Extract:
Consider the smooth function $f$ on interval $[0,1]$ with the constraint that $f(0)=f(1)=0$. My question is that, if the arc-length of $f$ is fixed, and assume that the area of the figure enclosed by the $f$ and $x$-axis is the largest within all the admissible function (that is all the smooth function $g$ satisfying that $g(0)=g(1)=0$ and the length of curve $(x,g(x))$, $x\in (0,1)$ equals to $l$), must $f$ be a half ellipse?
Intuitively, I guess this conjecture is valid combining some physical intuition, but I can't know how to prove it.

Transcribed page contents
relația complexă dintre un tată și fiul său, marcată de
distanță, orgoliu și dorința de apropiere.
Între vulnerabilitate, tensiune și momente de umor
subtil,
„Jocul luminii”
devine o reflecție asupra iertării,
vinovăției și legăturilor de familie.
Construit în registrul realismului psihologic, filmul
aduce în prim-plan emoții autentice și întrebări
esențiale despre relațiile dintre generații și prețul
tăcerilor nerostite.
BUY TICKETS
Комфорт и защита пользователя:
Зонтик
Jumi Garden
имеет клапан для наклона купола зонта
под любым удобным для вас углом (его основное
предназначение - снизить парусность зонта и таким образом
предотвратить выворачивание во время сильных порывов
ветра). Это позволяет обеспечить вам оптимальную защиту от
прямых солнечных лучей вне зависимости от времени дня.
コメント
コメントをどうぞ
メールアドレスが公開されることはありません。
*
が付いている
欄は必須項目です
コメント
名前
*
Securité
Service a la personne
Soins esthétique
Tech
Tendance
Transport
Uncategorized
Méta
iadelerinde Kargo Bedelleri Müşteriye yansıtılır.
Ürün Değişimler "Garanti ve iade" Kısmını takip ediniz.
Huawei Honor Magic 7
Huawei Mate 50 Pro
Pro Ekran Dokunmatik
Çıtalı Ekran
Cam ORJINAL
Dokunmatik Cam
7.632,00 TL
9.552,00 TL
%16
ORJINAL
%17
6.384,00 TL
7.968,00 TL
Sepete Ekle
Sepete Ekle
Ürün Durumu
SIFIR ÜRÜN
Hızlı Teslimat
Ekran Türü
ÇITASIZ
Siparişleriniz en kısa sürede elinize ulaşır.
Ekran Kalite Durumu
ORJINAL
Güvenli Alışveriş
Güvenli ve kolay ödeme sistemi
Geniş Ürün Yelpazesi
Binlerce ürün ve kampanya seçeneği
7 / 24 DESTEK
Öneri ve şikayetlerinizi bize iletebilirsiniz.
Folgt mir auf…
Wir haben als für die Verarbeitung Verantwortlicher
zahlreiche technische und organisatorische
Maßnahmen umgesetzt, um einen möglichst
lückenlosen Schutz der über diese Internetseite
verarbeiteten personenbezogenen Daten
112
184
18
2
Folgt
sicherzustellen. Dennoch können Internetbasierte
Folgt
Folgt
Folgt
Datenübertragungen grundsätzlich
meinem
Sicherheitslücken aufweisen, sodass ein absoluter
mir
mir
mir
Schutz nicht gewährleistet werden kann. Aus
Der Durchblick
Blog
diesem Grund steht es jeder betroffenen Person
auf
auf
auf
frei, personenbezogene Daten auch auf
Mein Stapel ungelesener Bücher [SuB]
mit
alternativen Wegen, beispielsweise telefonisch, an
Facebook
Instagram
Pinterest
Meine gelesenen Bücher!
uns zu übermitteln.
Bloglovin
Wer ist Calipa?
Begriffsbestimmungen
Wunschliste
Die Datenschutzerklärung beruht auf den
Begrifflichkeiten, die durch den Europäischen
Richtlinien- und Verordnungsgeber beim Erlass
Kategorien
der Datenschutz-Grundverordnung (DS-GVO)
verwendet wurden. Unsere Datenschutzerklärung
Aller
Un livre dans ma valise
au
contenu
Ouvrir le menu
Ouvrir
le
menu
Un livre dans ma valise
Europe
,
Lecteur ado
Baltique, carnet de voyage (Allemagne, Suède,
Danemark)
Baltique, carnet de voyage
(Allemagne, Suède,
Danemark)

Tasks to perform:
1 - List every condition that the question about maximizing the enclosed area says an admissible function g must satisfy.
2 - Carry on the question about maximizing the enclosed area, beginning after its final sentence.

Responses:
1 -
- g is smooth.
- g(0) = 0.
- g(1) = 0.
- The length of the curve (x, g(x)) for x in (0, 1) equals l.

2 -
Indeed, I can "translate" this question into the following:
Define two functionals on space $F=\{f\in C^\infty([0,1]):f(0)=f(1)=0\}$: $$ L(f)=\int_0^1\sqrt{1+[f'(x)]^2}\,dx,\\ E(f)=\int_0^1 f(x)\,dx. $$
Denote $$ \lambda=\sup_{f\in F, L(f)=l} E(f), $$ where $l$ is a fixed positive constant. Suppose $f\in F$, $L(f)=l$ and $E(f)=\lambda$, does $f$ satisfies $$ \frac{(x-1/2)^2}{a^2}+\frac{f(x)^2}{b^2}=1 $$ for some constants $a,b\in\mathbb{R}$? Notice that this question doesn't possess a variational structure, so I have no idea how to solve it.
Any help will be appreciated a lot!